From the findings, it is clear that ask posts have more comments on average compare to show posts. Now. let see the ask post data by hour and analyse how many commentsand postsare received every hour. And also, we will calculate the average comments each post receive on hour basis.

In [68]:
import datetime as dt 

result_list = []
for row in ask_posts:
    created_at = row[6]
    num_comments = int(row[4])
    result_list.append([created_at,num_comments])

counts_by_hour = {}
comments_by_hour = {}
for result in result_list:
    time_ = result[0]
    comments = result[1]
    date_time = dt.datetime.strptime(time_,"%m/%d/%Y %H:%M")
    time_hour = date_time.strftime("%H")
    if time_hour not in counts_by_hour:
        counts_by_hour[time_hour] = 1
        comments_by_hour[time_hour] = comments
    else:
        counts_by_hour[time_hour] += 1
        comments_by_hour[time_hour] += comments
        
# counts_by_hour
# comments_by_hour

In [73]:
avg_by_hour =  [] # average number of comments per posts each hour 
for hour in counts_by_hour:
    avg_by_hour.append([hour,comments_by_hour[hour]/counts_by_hour[hour]])
avg_by_hour

[['10', 13.440677966101696],
 ['14', 13.233644859813085],
 ['17', 11.46],
 ['12', 9.41095890410959],
 ['22', 6.746478873239437],
 ['13', 14.741176470588234],
 ['07', 7.852941176470588],
 ['16', 16.796296296296298],
 ['09', 5.5777777777777775],
 ['00', 8.127272727272727],
 ['23', 7.985294117647059],
 ['15', 38.5948275862069],
 ['06', 9.022727272727273],
 ['19', 10.8],
 ['11', 11.051724137931034],
 ['18', 13.20183486238532],
 ['21', 16.009174311926607],
 ['20', 21.525],
 ['03', 7.796296296296297],
 ['02', 23.810344827586206],
 ['04', 7.170212765957447],
 ['01', 11.383333333333333],
 ['05', 10.08695652173913],
 ['08', 10.25]]

It is the best practice of analyst to sort the data for clear observation.

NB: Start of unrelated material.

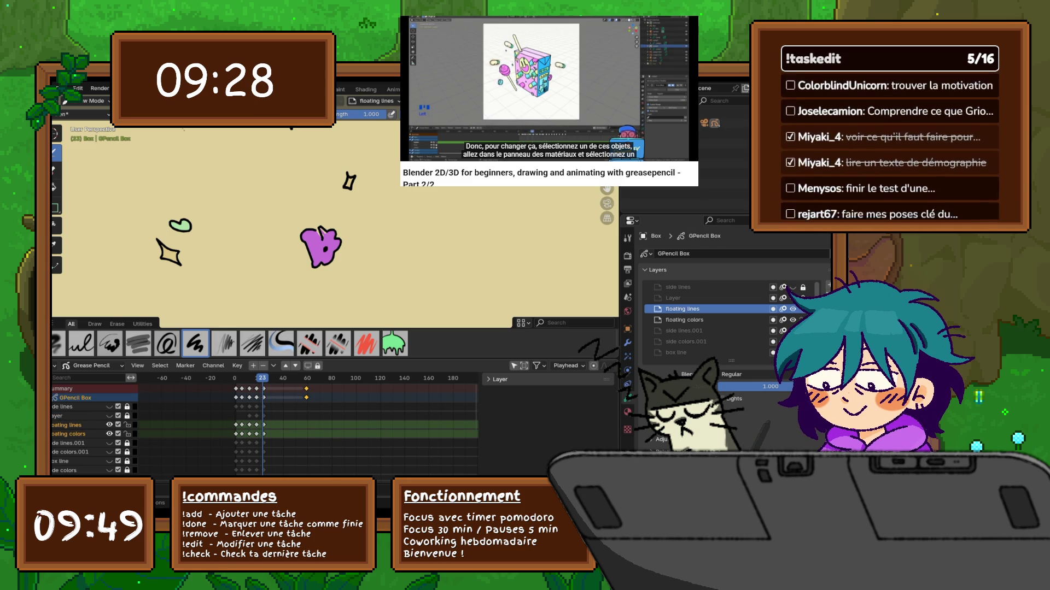
{"action": "left_click", "coordinate": [60, 416]}
{"action": "left_click", "coordinate": [67, 425]}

Hence, we are sorting our data based on the average comments per post.

In [80]:
swap_avg_by_hour = []
for list in avg_by_hour:
    swap_avg_by_hour.append([list[1],list[0]])
sorted_swap = sorted(swap_avg_by_hour,reverse=True)

print("Top 5 Hours for Ask Posts Comments")
for list in sorted_swap[:5]:
    time_hour = dt.datetime.strptime(str(list[1]),"%H")
    time_hour = time_hour.strftime("%H:%M")
    print("{}: {:.2f} average comments per post".format(time_hour,list[0]))

Top 5 Hours for Ask Posts Comments
15:00: 38.59 average comments per post
02:00: 23.81 average comments per post
20:00: 21.52 average comments per post
16:00: 16.80 average comments per post
21:00: 16.01 average comments per post


From the data, we came to conclusion that 3:00 pm has best average ratio on comments per post on hourly basis. Hence, it can be considered the best time to post. However, from the second best ratio, we can see that post time is not the only factor to receive comments.